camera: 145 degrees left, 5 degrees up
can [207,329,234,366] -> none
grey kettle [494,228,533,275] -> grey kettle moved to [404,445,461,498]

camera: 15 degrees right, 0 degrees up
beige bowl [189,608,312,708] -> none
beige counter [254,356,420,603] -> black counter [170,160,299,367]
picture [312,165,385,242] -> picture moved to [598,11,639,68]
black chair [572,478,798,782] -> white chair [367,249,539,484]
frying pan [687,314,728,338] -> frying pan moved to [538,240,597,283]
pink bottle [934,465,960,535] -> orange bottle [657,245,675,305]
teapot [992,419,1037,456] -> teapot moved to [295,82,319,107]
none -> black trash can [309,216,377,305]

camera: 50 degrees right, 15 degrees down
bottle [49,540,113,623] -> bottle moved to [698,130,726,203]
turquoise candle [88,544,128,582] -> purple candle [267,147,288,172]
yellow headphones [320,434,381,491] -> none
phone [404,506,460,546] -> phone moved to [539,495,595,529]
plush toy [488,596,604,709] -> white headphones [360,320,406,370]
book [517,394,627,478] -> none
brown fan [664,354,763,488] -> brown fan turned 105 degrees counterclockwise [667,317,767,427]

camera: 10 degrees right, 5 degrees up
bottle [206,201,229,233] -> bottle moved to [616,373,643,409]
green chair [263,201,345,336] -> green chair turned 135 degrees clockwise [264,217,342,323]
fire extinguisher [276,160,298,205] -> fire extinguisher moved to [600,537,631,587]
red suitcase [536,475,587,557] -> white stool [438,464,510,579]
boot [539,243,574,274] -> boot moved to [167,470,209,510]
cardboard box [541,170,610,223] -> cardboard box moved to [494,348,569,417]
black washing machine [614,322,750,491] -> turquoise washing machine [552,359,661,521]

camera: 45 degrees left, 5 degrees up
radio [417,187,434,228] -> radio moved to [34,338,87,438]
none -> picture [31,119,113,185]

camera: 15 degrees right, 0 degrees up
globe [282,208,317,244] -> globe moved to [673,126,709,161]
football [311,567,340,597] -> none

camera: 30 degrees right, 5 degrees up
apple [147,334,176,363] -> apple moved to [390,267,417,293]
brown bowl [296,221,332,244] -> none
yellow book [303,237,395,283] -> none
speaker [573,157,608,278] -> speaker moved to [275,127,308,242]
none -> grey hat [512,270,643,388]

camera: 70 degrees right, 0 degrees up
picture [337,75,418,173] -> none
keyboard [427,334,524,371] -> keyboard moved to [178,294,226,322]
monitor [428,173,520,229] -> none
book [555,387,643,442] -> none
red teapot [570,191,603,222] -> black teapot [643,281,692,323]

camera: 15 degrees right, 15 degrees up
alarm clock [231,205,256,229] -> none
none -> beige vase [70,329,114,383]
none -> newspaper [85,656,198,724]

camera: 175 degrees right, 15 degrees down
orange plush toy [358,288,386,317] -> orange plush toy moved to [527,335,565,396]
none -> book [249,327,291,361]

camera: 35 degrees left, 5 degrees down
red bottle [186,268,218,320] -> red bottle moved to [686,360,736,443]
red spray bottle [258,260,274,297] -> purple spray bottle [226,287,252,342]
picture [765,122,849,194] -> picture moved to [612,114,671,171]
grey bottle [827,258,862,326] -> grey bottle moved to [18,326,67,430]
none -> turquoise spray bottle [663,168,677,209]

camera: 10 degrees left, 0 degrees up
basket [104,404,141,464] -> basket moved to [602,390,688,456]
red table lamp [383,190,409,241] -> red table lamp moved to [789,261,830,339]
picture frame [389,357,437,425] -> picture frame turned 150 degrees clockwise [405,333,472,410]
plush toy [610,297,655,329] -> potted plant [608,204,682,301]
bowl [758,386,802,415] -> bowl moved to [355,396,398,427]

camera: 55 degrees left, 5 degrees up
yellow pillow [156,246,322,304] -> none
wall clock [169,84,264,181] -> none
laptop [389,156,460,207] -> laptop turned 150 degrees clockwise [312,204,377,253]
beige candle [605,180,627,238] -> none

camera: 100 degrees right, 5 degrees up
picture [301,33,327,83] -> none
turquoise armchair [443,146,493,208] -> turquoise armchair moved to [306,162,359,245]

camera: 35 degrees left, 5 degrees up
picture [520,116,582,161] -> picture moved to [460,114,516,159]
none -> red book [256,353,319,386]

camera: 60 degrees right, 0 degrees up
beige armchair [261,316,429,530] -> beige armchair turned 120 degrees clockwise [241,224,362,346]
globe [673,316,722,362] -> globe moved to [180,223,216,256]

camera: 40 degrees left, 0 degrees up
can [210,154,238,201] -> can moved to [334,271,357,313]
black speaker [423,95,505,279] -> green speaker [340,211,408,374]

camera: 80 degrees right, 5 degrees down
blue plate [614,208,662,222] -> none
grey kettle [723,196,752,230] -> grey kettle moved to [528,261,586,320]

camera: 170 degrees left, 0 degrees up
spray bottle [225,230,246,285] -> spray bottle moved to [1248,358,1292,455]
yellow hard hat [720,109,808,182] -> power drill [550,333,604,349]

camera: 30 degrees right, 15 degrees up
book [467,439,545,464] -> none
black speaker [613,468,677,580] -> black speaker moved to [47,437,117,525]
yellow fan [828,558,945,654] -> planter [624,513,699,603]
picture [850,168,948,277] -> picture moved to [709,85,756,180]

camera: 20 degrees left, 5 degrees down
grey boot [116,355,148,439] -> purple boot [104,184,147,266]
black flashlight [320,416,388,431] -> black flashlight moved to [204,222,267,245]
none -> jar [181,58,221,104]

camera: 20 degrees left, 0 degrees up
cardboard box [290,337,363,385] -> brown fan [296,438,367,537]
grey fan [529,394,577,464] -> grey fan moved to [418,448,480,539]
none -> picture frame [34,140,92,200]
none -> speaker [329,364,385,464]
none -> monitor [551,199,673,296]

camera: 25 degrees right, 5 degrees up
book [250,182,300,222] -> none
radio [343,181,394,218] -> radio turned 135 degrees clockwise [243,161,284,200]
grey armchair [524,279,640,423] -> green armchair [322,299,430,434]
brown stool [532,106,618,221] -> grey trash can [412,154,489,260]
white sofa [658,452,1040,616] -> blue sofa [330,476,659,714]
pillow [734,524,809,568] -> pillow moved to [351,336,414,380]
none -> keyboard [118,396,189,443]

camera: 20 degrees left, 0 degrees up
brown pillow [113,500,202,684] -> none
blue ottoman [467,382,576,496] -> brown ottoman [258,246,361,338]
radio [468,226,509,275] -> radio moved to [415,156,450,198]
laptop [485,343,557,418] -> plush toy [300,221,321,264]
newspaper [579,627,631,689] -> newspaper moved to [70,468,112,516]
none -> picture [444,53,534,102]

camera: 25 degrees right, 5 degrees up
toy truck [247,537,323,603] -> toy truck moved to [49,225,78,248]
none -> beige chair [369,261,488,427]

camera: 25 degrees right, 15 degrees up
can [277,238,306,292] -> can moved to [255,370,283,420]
————
*Problem to work on:* What you should do is return the records above exactly, leaving nothing out.

*Solution:*
camera: 145 degrees left, 5 degrees up
can [207,329,234,366] -> none
grey kettle [494,228,533,275] -> grey kettle moved to [404,445,461,498]

camera: 15 degrees right, 0 degrees up
beige bowl [189,608,312,708] -> none
beige counter [254,356,420,603] -> black counter [170,160,299,367]
picture [312,165,385,242] -> picture moved to [598,11,639,68]
black chair [572,478,798,782] -> white chair [367,249,539,484]
frying pan [687,314,728,338] -> frying pan moved to [538,240,597,283]
pink bottle [934,465,960,535] -> orange bottle [657,245,675,305]
teapot [992,419,1037,456] -> teapot moved to [295,82,319,107]
none -> black trash can [309,216,377,305]

camera: 50 degrees right, 15 degrees down
bottle [49,540,113,623] -> bottle moved to [698,130,726,203]
turquoise candle [88,544,128,582] -> purple candle [267,147,288,172]
yellow headphones [320,434,381,491] -> none
phone [404,506,460,546] -> phone moved to [539,495,595,529]
plush toy [488,596,604,709] -> white headphones [360,320,406,370]
book [517,394,627,478] -> none
brown fan [664,354,763,488] -> brown fan turned 105 degrees counterclockwise [667,317,767,427]

camera: 10 degrees right, 5 degrees up
bottle [206,201,229,233] -> bottle moved to [616,373,643,409]
green chair [263,201,345,336] -> green chair turned 135 degrees clockwise [264,217,342,323]
fire extinguisher [276,160,298,205] -> fire extinguisher moved to [600,537,631,587]
red suitcase [536,475,587,557] -> white stool [438,464,510,579]
boot [539,243,574,274] -> boot moved to [167,470,209,510]
cardboard box [541,170,610,223] -> cardboard box moved to [494,348,569,417]
black washing machine [614,322,750,491] -> turquoise washing machine [552,359,661,521]

camera: 45 degrees left, 5 degrees up
radio [417,187,434,228] -> radio moved to [34,338,87,438]
none -> picture [31,119,113,185]

camera: 15 degrees right, 0 degrees up
globe [282,208,317,244] -> globe moved to [673,126,709,161]
football [311,567,340,597] -> none

camera: 30 degrees right, 5 degrees up
apple [147,334,176,363] -> apple moved to [390,267,417,293]
brown bowl [296,221,332,244] -> none
yellow book [303,237,395,283] -> none
speaker [573,157,608,278] -> speaker moved to [275,127,308,242]
none -> grey hat [512,270,643,388]

camera: 70 degrees right, 0 degrees up
picture [337,75,418,173] -> none
keyboard [427,334,524,371] -> keyboard moved to [178,294,226,322]
monitor [428,173,520,229] -> none
book [555,387,643,442] -> none
red teapot [570,191,603,222] -> black teapot [643,281,692,323]

camera: 15 degrees right, 15 degrees up
alarm clock [231,205,256,229] -> none
none -> beige vase [70,329,114,383]
none -> newspaper [85,656,198,724]

camera: 175 degrees right, 15 degrees down
orange plush toy [358,288,386,317] -> orange plush toy moved to [527,335,565,396]
none -> book [249,327,291,361]

camera: 35 degrees left, 5 degrees down
red bottle [186,268,218,320] -> red bottle moved to [686,360,736,443]
red spray bottle [258,260,274,297] -> purple spray bottle [226,287,252,342]
picture [765,122,849,194] -> picture moved to [612,114,671,171]
grey bottle [827,258,862,326] -> grey bottle moved to [18,326,67,430]
none -> turquoise spray bottle [663,168,677,209]

camera: 10 degrees left, 0 degrees up
basket [104,404,141,464] -> basket moved to [602,390,688,456]
red table lamp [383,190,409,241] -> red table lamp moved to [789,261,830,339]
picture frame [389,357,437,425] -> picture frame turned 150 degrees clockwise [405,333,472,410]
plush toy [610,297,655,329] -> potted plant [608,204,682,301]
bowl [758,386,802,415] -> bowl moved to [355,396,398,427]

camera: 55 degrees left, 5 degrees up
yellow pillow [156,246,322,304] -> none
wall clock [169,84,264,181] -> none
laptop [389,156,460,207] -> laptop turned 150 degrees clockwise [312,204,377,253]
beige candle [605,180,627,238] -> none

camera: 100 degrees right, 5 degrees up
picture [301,33,327,83] -> none
turquoise armchair [443,146,493,208] -> turquoise armchair moved to [306,162,359,245]

camera: 35 degrees left, 5 degrees up
picture [520,116,582,161] -> picture moved to [460,114,516,159]
none -> red book [256,353,319,386]

camera: 60 degrees right, 0 degrees up
beige armchair [261,316,429,530] -> beige armchair turned 120 degrees clockwise [241,224,362,346]
globe [673,316,722,362] -> globe moved to [180,223,216,256]

camera: 40 degrees left, 0 degrees up
can [210,154,238,201] -> can moved to [334,271,357,313]
black speaker [423,95,505,279] -> green speaker [340,211,408,374]

camera: 80 degrees right, 5 degrees down
blue plate [614,208,662,222] -> none
grey kettle [723,196,752,230] -> grey kettle moved to [528,261,586,320]

camera: 170 degrees left, 0 degrees up
spray bottle [225,230,246,285] -> spray bottle moved to [1248,358,1292,455]
yellow hard hat [720,109,808,182] -> power drill [550,333,604,349]

camera: 30 degrees right, 15 degrees up
book [467,439,545,464] -> none
black speaker [613,468,677,580] -> black speaker moved to [47,437,117,525]
yellow fan [828,558,945,654] -> planter [624,513,699,603]
picture [850,168,948,277] -> picture moved to [709,85,756,180]

camera: 20 degrees left, 5 degrees down
grey boot [116,355,148,439] -> purple boot [104,184,147,266]
black flashlight [320,416,388,431] -> black flashlight moved to [204,222,267,245]
none -> jar [181,58,221,104]

camera: 20 degrees left, 0 degrees up
cardboard box [290,337,363,385] -> brown fan [296,438,367,537]
grey fan [529,394,577,464] -> grey fan moved to [418,448,480,539]
none -> picture frame [34,140,92,200]
none -> speaker [329,364,385,464]
none -> monitor [551,199,673,296]

camera: 25 degrees right, 5 degrees up
book [250,182,300,222] -> none
radio [343,181,394,218] -> radio turned 135 degrees clockwise [243,161,284,200]
grey armchair [524,279,640,423] -> green armchair [322,299,430,434]
brown stool [532,106,618,221] -> grey trash can [412,154,489,260]
white sofa [658,452,1040,616] -> blue sofa [330,476,659,714]
pillow [734,524,809,568] -> pillow moved to [351,336,414,380]
none -> keyboard [118,396,189,443]

camera: 20 degrees left, 0 degrees up
brown pillow [113,500,202,684] -> none
blue ottoman [467,382,576,496] -> brown ottoman [258,246,361,338]
radio [468,226,509,275] -> radio moved to [415,156,450,198]
laptop [485,343,557,418] -> plush toy [300,221,321,264]
newspaper [579,627,631,689] -> newspaper moved to [70,468,112,516]
none -> picture [444,53,534,102]

camera: 25 degrees right, 5 degrees up
toy truck [247,537,323,603] -> toy truck moved to [49,225,78,248]
none -> beige chair [369,261,488,427]

camera: 25 degrees right, 15 degrees up
can [277,238,306,292] -> can moved to [255,370,283,420]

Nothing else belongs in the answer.